* _Revision tracking records_
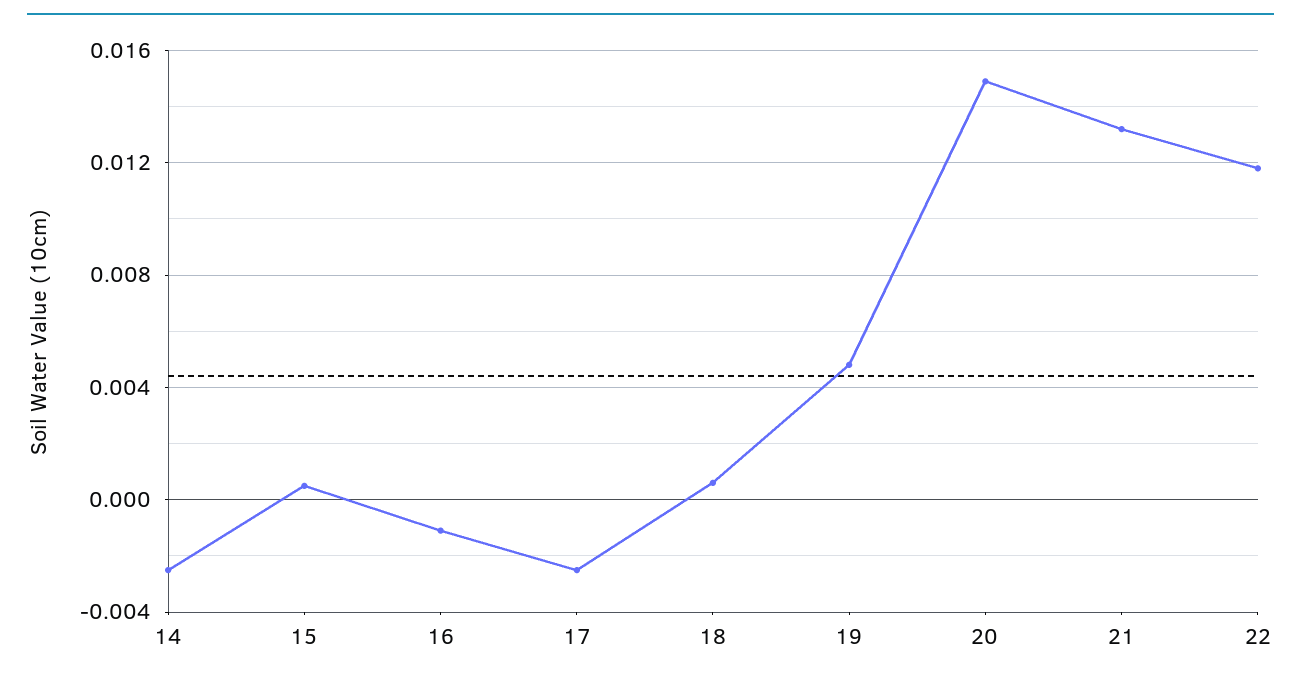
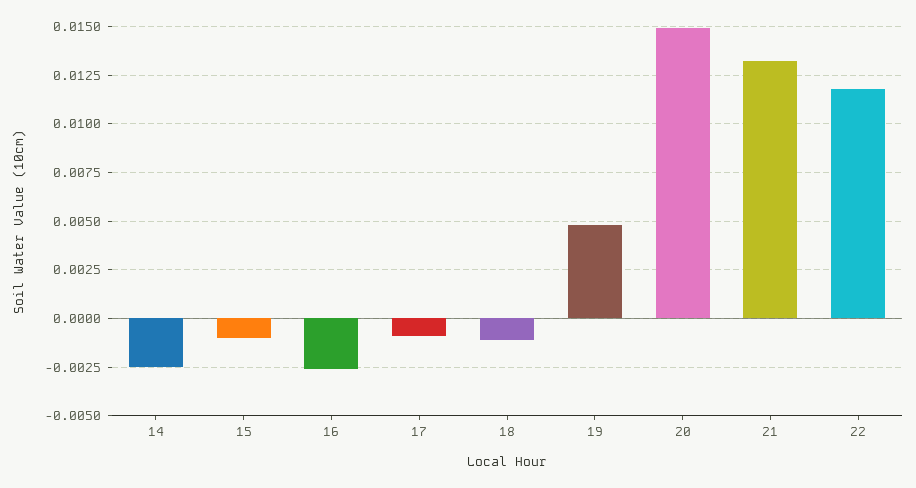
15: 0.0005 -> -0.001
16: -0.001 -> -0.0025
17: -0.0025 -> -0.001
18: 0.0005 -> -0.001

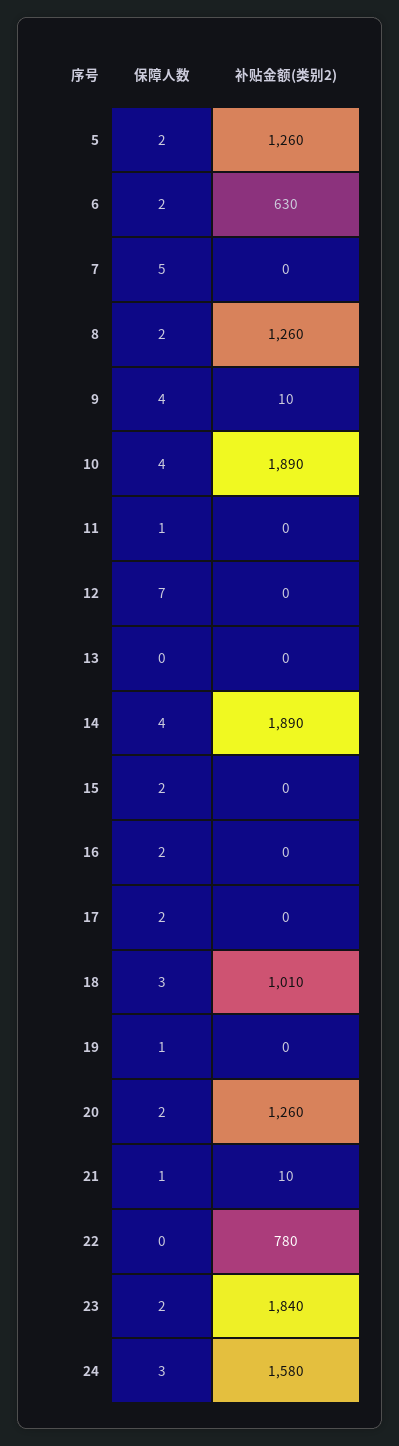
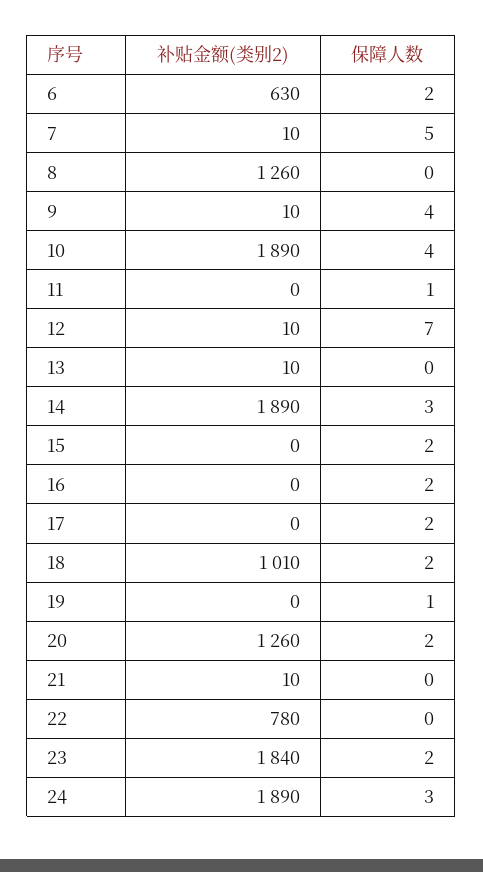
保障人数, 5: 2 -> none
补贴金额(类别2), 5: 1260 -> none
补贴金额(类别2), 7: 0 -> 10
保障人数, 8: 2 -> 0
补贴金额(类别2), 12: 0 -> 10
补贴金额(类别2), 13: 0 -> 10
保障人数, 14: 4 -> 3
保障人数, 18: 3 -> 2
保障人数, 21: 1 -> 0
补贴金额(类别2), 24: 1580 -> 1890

* _About this task_
Set down each entry above word for word, without its pictures.

* _Solution below_
15: 0.0005 -> -0.001
16: -0.001 -> -0.0025
17: -0.0025 -> -0.001
18: 0.0005 -> -0.001

保障人数, 5: 2 -> none
补贴金额(类别2), 5: 1260 -> none
补贴金额(类别2), 7: 0 -> 10
保障人数, 8: 2 -> 0
补贴金额(类别2), 12: 0 -> 10
补贴金额(类别2), 13: 0 -> 10
保障人数, 14: 4 -> 3
保障人数, 18: 3 -> 2
保障人数, 21: 1 -> 0
补贴金额(类别2), 24: 1580 -> 1890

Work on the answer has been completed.